TAREFA A CUMPRIR
Escreva a continuação do texto sobre a leitura de "Não pisar descalça em tapete", começando logo depois da última frase apresentada.
== TRECHO FORNECIDO
Não pisar descalça em tapete, de Maria Isabel Iorio

tem algo de divertido nesse tipo de evento onde tudo vai meio que se desenhando da forma possível e diante de quem se senta e encontra lugares pra assistir e então já vai assistindo algo que ainda não é a obra mas acaba por tornar-se algo de obra nessa investida de teatralidade

não que isso vá contaminar uma leitura mas sem dúvida é uma atração inesperada uma construção estranha.

o tempo da espera o tempo da expectativa e nada disse que estamos prestes a mas ainda assim estamos aqui e forma-se algo de um silêncio coletivo de uma convenção de público de um foco de atenção.

e subitamente então começa e na verdade estávamos mesmos prestes a então há algo de um movimento enquanto algo se acomoda alguém tropeça e a leitura já começou e um personagem é quem diz sobre si sobre o autor sobre

“gesto bonito de abrir um livro” é então uma mensagem direta ao leitor àquela ou àquele que lê escuta vê imagina

sem a projeção do texto a leitura torna-se algo de outra qualidade, uma autonomia outra que se cobra que se estabelece que se institui nesse falar com luz microfone uma mise-em-scene se é que se pode pensar em encenação quando tudo no fundo é palavra palavra palavra descrição palavra ação palavra mensagem palavra

uma descrição de um porvir o livro a ser escrito é o livro sendo lido? não sei talvez não saiba ou eu talvez não tenha entendido

quando a palavra é o centro qual é a fronteira entre dramaturgia e outras formas? o que se conceitua, o que se autoproclama, o que se demanda.

introdução

introdução

introdução

Juliana serve café para ator e atriz. trabalho, trabalhadores. há de se observar com carinho esse dado do cotidiano, do labor, do que vamos lá e fazemos, cumprimos demandas; não na lógica do mundo do capital e essa tremenda engrenagem, mas de fato de uma função. é trabalho e pensar nisso enquanto processo é também reconhecer que há labuta há dificuldade há repetição há insistência.

então na dramaturgia lida surge um metateatro e várias vozes surgem em uma e já não sei bem quem fala ou na verdade foram só citações breves e pontuais de um vozerio de uma sala de ensaio ou algo que o valha

e alguém se suicidou mas ainda seguem existindo personagens e invenção de personagens.
====
== DADOS FORNECIDOS
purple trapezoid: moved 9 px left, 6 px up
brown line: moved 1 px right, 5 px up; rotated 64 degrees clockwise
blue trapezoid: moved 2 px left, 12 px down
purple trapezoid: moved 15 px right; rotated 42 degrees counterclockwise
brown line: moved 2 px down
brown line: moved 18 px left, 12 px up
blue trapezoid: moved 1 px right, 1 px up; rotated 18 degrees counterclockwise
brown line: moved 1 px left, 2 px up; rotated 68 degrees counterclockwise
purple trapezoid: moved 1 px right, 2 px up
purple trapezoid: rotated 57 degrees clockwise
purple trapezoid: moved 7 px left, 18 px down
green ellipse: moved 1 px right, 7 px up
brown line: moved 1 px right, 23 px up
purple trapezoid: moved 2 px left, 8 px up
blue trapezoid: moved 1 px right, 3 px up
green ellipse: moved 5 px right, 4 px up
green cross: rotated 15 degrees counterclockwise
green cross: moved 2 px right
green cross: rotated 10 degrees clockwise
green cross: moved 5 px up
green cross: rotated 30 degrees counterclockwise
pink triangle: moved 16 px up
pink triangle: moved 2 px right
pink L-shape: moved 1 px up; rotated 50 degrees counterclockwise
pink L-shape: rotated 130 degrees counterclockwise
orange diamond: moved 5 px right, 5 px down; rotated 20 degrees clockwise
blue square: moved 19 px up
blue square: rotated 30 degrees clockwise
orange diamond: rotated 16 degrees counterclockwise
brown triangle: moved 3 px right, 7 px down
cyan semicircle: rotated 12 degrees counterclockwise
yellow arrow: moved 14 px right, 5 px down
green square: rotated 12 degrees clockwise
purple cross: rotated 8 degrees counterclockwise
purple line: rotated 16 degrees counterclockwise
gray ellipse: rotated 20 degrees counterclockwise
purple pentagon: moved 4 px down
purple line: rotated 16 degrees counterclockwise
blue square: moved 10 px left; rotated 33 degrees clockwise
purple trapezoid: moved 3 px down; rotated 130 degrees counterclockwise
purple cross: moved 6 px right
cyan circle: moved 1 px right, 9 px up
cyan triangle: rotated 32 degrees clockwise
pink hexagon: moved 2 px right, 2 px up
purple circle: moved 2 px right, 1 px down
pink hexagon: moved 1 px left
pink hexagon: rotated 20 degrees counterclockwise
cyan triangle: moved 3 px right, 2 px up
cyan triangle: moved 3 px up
====
RESPOSTA DO EXERCÍCIO
barulhos dos cascos no portão enquanto mais cerveja chega e é um lembrete disso da vida e dessa complexidade mas que é também tão simples. quarenta pessoas tomando cerveja em silêncio alguém disse durante a mesa e vejo a chama de um isqueiro e alguém fuma e a vida acontece alguém filma fotografa.

enquanto isso uma família é apresentada e há uma irmã Odete e ela não volta mais para um lugar e penso em minha tia avó e no livro escrito pela minha mãe [Odete inventa o mar] e é isso, escutar algo criado por outrem é ser lançado para si mesmo e criar vórtices absolutamente particulares, impossíveis de dimensionar e de partilhar ainda mais ao se pensar na intencionalidade.

introdução

introdução

e quem é o narrador o narrador questiona o narrador o narrador se questiona

olho para a bandeira do Desterro que pelo vento preendeu-se no próprio fio e esse emaranhado que sinto ouvindo esse texto essas voltas e voltas introdução e julia e lucia e introdução e um suicídio e introdução e a flâmula suspensa imóvel capítulo um

capítulo um. o filho e o pai tem o mesmo nome e a bandeira está no fio e em um galho emaranha-se presa na própria teia.

e então a repetição dos nomes e novamente eu, amilton como meu pai, amiltinho na infância e ainda hoje miltin. nada mais dessa dramaturgia me diz respeito, assim, diretamente, não há nada ali da minha história mas esses pequenos momentos – paralelismos que de repente se cruzam – parecem maiores do que são, mais do que incidentes, acasos, coincidências, colaterais…

[fico um tempo sem escrever, me percebo desconectado da dramaturgia, um tanto perdido nas idas e vindas entre personagens suas descrições e etc.]

quais as relações que se constroem em formas que prescindem de diálogo? descrição narração sociabilidade subjetividade. por outro lado, separabilidade.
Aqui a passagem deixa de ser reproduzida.